Laurie Santos is an associate professor of psychology at Yale University and the director of Yale University’s Comparative Cognition Laboratory. Laurie received her B.A. in Psychology and Biology from Harvard University and her PhD in Psychology from Harvard. Her research explores the evolutionary origins of human cognition by studying the cognitive capacities present in non-human primates. She has investigated a number of topics in comparative cognition, including primates understanding of others minds, the origins of irrational decision-making, and the evolution of prosocial behavior. Laurie’s scientific research has been featured in The New York Times, The Los Angeles Times, The Economist, Forbes, The New Yorker, New Scientist, Smithsonian, and Discover. She has also won numerous awards, both for her scientific achievements and for her teaching and mentorship. She is the recipient of Harvard University’s George W. Goethals Award for Teaching Excellence, Yale University’s Arthur Greer Memorial Prize for Outstanding Junior Faculty, and the Stanton Prize from the Society for Philosophy and Psychology for outstanding contributions to interdisciplinary research. She was recently voted one of Popular Science Magazine’s Brilliant 10 Young Minds.
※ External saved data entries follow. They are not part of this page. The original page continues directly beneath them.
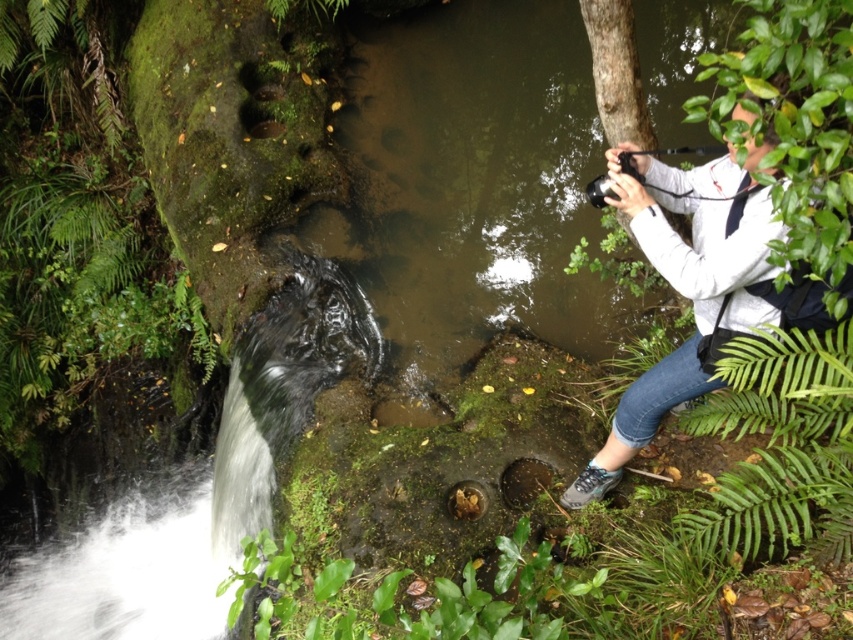
Question: Can you confirm if white fabric camera at upper right is wider than green leafy fern at lower right?

Choices:
 (A) no
 (B) yes

Answer: (B)

Question: Does white fabric camera at upper right lie behind green leafy fern at lower right?

Choices:
 (A) yes
 (B) no

Answer: (B)

Question: Which of the following is the closest to the observer?

Choices:
 (A) green leafy fern at lower right
 (B) white fabric camera at upper right

Answer: (B)

Question: Is white fabric camera at upper right wider than green leafy fern at lower right?

Choices:
 (A) yes
 (B) no

Answer: (A)

Question: Among these points, which one is farthest from the camera?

Steve Stearns is the Edward P. Bass Professor of Ecology and Evolutionary Biology at Yale University. Over the ten years that he taught Principles of Evolution, Ecology, and Behavior at Yale, he introduced roughly a thousand Yale undergraduates to evolutionary biology and its consequences. The grandson of a Methodist minister and raised in the Congregational Church, he preserves a broad interest in the religions of the world because of the insights they give into the human condition. The two texts to which he most often returns are the Mahabharata and Chuang Tzu. He recalls the Dhammapada with affection but last read it in its entirety more than twenty years ago. He has read the Christian Bible from cover to cover, parts of it many times. He has dipped into the Koran but has by no means mastered it. The same can be said of his acquaintance with De rerum natura, which he knows less well than he does Homer and Gibbon. He is familiar with Shakespeare’s major plays and has written on evolutionary biology as a context in which to interpret King Lear. His scientific reputation is based on his contributions to life history evolution, to evolutionary medicine, and to his role in building institutions, including the European Society for Evolutionary Biology, the Tropical Biology Association, and the Foundation for Evolution, Medicine, and Public Health, and in founding two journals, the Journal of Evolutionary Biology and Evolution, Medicine, and Public Health. In 2011 he was awarded the DeVane Medal for distinction in undergraduate teaching.